(Dataset entries)

========

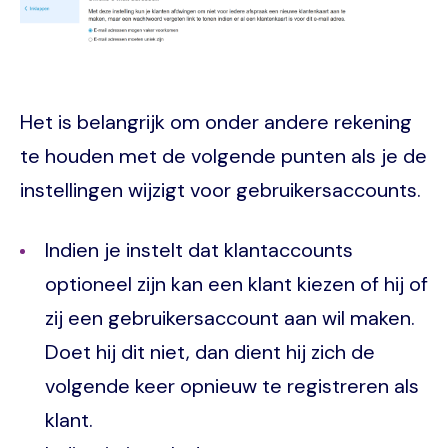
Het is belangrijk om onder andere rekening
te houden met de volgende punten als je de
instellingen wijzigt voor gebruikersaccounts.
Indien je instelt dat klantaccounts
optioneel zijn kan een klant kiezen of hij of
zij een gebruikersaccount aan wil maken.
Doet hij dit niet, dan dient hij zich de
volgende keer opnieuw te registreren als
klant.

========

#### Problem details
Leave out every line before the one containing "instellingen wijzigt voor gebruikersaccounts.". Transcribe that line and all lines after it through the end of the data above, exactly.

#### Finished task
instellingen wijzigt voor gebruikersaccounts.
Indien je instelt dat klantaccounts
optioneel zijn kan een klant kiezen of hij of
zij een gebruikersaccount aan wil maken.
Doet hij dit niet, dan dient hij zich de
volgende keer opnieuw te registreren als
klant.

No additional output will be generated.